Neste momento, Alberto Domingos, sem arrogância, sem sua alta inteligência, era apenas uma criança comum de 5 anos.
"Mãezinha, eu vou obedecer você, está bem? Eu posso ser seu filho, está bem?" Ele perguntou novamente.
As lágrimas de Juliana Rocha não conseguiram ser contidas após essas palavras. Ela se levantou, fechou os olhos, pegou sua mala, virou-se decididamente e caminhou em direção à entrada de embarque.
"Mãezinha, por favor, não vá embora!"
"Mãezinha, eu te imploro, não vá embora, está bem?"

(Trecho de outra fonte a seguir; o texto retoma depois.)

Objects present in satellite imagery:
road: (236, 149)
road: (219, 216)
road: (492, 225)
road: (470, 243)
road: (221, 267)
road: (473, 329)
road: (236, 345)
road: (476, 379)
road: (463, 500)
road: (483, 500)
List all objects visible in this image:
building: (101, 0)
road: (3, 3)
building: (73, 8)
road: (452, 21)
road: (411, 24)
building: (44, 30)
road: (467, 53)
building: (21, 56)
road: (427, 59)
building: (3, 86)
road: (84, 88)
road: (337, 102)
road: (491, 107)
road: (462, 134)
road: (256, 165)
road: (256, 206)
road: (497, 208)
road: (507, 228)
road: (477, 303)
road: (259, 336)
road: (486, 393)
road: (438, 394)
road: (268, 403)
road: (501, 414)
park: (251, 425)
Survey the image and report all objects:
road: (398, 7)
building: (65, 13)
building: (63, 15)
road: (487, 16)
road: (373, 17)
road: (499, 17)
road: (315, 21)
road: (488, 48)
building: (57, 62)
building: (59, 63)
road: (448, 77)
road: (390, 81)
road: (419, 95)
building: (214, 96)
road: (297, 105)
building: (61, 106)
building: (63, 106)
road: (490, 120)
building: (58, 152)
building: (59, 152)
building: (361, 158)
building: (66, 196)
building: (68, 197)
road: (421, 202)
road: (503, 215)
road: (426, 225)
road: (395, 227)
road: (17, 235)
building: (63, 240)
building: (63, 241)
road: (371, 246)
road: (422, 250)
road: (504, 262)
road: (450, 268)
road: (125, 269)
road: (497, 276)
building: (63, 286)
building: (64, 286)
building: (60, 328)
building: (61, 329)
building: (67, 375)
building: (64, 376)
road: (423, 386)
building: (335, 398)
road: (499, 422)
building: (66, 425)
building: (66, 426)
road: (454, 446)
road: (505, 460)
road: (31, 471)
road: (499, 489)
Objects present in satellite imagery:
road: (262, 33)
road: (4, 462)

"Ah..." Ela ouviu um grito doloroso dele, olhou para trás e viu Alberto Domingos caído no chão. Ela instintivamente quis voltar para ajudá-lo, mas ao levantar o pé, o colocou no chão novamente, mordeu o lábio, respirou fundo e virou-se.
"Mãezinha, por favor, não vá embora, está bem?"
"Mãezinha..."
Antes de ser mãe, Juliana Rocha apenas sabia o que era sentir saudades dessa criança. Agora, ela entendia o que significa a dor da separação entre mãe e filho. Mas, o que ela poderia fazer? Se não fosse embora, todos sofreriam.
Até Juliana Rocha entrar no trem, ela se manteve ereta, sem ousar olhar para trás mais uma vez. Ela temia que, se olhasse novamente, não teria mais coragem de partir.
Somente quando o trem fechou as portas e começou a se mover, ela se agachou ao lado da porta, abraçou os joelhos e começou a chorar copiosamente.
Ela chorou por muito tempo, tanto que as pessoas que passavam a olhavam. Depois, pegou sua bolsa e foi para o seu assento reservado. Ao lado, sentava-se um senhor, com quem ela cumprimentou amigavelmente e perguntou para onde ele estava indo.
Eles conversaram por um tempo, e quando o trem anunciou a próxima parada, ela se levantou e foi ao banheiro. O trem parou e depois seguiu viagem.